Time to kiss the GP goodbye
THE Grand Prix's future has been called into question by Lord Mayor Robert Doyle, who predicts annual losses will soon reach $70 million.
Writing in today's Sunday Herald Sun, Mr Doyle says the race no longer offers the state value for money.
"My judgment would be: Get ready. Time's up," he says of the Albert Park race, which is set for March 27.
Robert Doyle writes:
TWO of my most abiding political memories concern the Grand Prix.
The first harks back to when fresh-faced premier Jeff Kennett, with Ron Walker, snatched the Formula One Grand Prix from Adelaide and brought it to Melbourne.
That should be remembered as a stroke of genius. Victoria had been the rustbucket state for years. The city was in the doldrums.
Kennett had been in power for a little more than a year and our state had not yet recovered confidence or prosperity.
And Jeff and Ron brought us the Grand Prix. Glamour. Excitement. Controversy.
The Grand Prix became one of the cornerstones of an events strategy for Victoria.

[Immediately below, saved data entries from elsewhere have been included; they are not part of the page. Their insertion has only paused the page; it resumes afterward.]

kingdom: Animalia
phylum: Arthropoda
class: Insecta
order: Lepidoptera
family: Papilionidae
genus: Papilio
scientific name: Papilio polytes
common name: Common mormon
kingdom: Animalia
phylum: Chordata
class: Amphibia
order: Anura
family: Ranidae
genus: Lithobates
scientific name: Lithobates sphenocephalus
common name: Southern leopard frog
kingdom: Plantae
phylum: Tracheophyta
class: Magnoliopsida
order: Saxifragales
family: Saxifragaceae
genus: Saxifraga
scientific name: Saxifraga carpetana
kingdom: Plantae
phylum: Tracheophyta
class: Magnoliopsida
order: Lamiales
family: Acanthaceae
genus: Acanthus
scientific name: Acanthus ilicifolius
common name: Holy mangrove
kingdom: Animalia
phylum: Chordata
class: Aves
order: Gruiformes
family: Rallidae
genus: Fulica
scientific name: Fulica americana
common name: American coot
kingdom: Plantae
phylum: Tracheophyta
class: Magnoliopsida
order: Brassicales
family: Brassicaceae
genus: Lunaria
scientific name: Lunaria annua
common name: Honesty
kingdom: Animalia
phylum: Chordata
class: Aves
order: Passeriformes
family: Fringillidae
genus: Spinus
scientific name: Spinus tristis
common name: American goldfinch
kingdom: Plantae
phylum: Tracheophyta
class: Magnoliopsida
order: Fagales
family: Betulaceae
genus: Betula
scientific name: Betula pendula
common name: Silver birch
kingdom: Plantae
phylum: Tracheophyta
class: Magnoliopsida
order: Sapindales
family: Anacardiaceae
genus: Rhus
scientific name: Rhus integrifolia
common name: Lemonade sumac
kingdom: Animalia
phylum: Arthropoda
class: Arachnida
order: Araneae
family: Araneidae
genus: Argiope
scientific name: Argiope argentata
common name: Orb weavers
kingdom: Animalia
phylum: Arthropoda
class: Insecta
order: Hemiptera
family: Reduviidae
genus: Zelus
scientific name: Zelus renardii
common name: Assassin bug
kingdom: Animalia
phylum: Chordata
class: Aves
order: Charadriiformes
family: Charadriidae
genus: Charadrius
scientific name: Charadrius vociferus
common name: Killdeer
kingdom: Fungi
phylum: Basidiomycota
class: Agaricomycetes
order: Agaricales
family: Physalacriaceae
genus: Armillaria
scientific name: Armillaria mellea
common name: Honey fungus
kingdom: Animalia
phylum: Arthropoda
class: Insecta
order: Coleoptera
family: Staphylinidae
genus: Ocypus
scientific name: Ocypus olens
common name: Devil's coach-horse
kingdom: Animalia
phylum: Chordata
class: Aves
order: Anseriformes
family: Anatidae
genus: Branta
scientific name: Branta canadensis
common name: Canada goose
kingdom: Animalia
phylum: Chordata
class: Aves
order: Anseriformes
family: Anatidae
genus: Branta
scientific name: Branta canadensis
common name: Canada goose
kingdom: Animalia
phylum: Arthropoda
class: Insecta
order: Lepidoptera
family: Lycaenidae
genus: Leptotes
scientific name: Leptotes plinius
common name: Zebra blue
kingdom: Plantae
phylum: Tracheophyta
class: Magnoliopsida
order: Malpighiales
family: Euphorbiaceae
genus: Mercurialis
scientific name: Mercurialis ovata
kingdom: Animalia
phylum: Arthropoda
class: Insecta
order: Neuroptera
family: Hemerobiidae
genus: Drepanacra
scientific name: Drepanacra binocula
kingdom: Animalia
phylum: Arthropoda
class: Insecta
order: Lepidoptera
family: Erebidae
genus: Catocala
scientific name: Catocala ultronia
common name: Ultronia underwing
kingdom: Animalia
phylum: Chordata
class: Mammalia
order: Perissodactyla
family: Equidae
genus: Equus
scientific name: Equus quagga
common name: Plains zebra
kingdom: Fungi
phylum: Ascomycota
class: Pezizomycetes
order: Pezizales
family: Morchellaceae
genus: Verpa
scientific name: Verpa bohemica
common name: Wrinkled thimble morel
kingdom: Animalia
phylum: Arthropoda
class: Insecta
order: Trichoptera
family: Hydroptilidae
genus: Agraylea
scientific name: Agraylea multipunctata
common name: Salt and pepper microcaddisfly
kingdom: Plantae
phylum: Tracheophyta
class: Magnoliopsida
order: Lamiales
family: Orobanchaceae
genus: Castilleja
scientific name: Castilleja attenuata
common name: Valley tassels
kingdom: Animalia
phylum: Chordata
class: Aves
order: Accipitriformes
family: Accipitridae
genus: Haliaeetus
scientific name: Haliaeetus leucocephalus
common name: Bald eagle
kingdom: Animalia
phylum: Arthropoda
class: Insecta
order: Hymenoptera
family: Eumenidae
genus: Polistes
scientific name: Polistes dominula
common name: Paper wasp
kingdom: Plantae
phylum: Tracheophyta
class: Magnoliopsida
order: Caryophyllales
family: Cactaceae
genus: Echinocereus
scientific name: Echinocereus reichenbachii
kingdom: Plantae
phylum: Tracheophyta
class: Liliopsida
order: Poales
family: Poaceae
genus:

That strategy today is celebrated and makes Melbourne the No.1 overnight destination in Australia.
But there was controversy: vigils, yellow ribbons around trees in Albert Park and protest meetings.
One huge protest happened on May 15, 1994, and that is my first Grand Prix memory.
There was an angry self-righteous mob baying their opposition to the desecration of their park by these machines of Satan.
And through the seething mob that Sunday afternoon strolled Jeffrey Gibb Kennett just to hear what they had to say.
Jeff tells the story of being spat on, shoved and having a child's pusher thrown at him.
The second memory is of race day itself - the first Grand Prix in 1996. After the race was won by Damon Hill, Jeff strolled insouciantly down Pit Straight. There was an atavistic guttural roar from the grandstand: "We want Jeff! We want Jeff!"
On and on it went. I think Jeffrey quite enjoyed it.
And, over the years, the F1 Grand Prix has become a staple in the packed events calendar for March.
It is a world event. It has a band of faithful followers and draws a crowd of 100,000 on race day.
We have the licence until 2015, after which there are four possibilities.
First, F1 supremo Bernie Ecclestone will pick up his bat and ball and go home.
Despite best endeavours, the notoriously difficult, contentious and cranky Bernie will take the dollars of either an Asian or oil-rich Middle Eastern state. There will be no successful negotiation. End of story.
Second, given Ecclestone's ever more strident calls for a night Grand Prix, it will move to a purpose-built track either at Avalon or Noble Park, or possibly elsewhere Sydney or Perth.
The problem with Albert Park is that it is a 300ha park and a night race means lighting not only for the track, but also for enough of the park to provide patron safety. Too expensive. But equally, the cost of a purpose-built track is potentially $300 million and is probably untenable.
But even if such a track were built, it would not have the same romance or cachet as Albert Park. The Grand Prix would become one of those events we sometimes see out of Asia: empty stands, but a worldwide TV audience of hundreds of millions. To me that wouldn't really be an Australian Grand Prix, just a TV event.
A third option is that the race remains at Albert Park. That would require an upgrade of the park, costing up to $8-9 million.
It would require Ecclestone to accept that the Australian Grand Prix will never be a night race though, with Ron Walker's extremely able negotiation, it has become a twilight race. In its present form, it satisfies both local and TV audiences for real time and reasonable time-zone viewing. Sponsorship and advertising demand that.
The big stumbling block to this scenario is the cost to the Victorian taxpayer. In 1996 when the race was a combination of a four-day event and corporate sponsorship was far more generous than it is today, the race still needed to be underwritten by about $1.7 million. Last year it was $50 million.
Fast forward to 2015, the year the franchise ends. Though the documented benefits for the city may include hundreds of millions of dollars of advertising value, tens of millions of dollars of local revenue, an event that will draw between 250,000 and 300,000 people over three days will come at a cost that will approach 70 million taxpayer dollars.
It is the old argument: pay up front but get many times the value of the upfront payment in downstream economic benefits.
For most events that formula is persuasive. But $70 million?
The fourth and final possibility must be faced. I know of no city that has voluntarily walked away from a Grand Prix, but could Melbourne be the first?
The final possibility is that we decide that it has been 20 fantastic years, the benefits to the city and the state have been enormous, but the cycle has run its course.
It would mean we would need to replace the Grand Prix and major events don't come cheap. Nor, indeed, are there many out there that can be repeated year after year and drive the economic returns we get from the Grand Prix. We should start looking now.
In the end, it will be a government decision and one of the tough ones that Ted Baillieu faces in his first term. Does he undo the legacy of Jeff Kennett, his mentor, in his very first term and, ironically, through the same minister to first get the event, Louise Asher?
My judgment would be: Get ready. Time's up.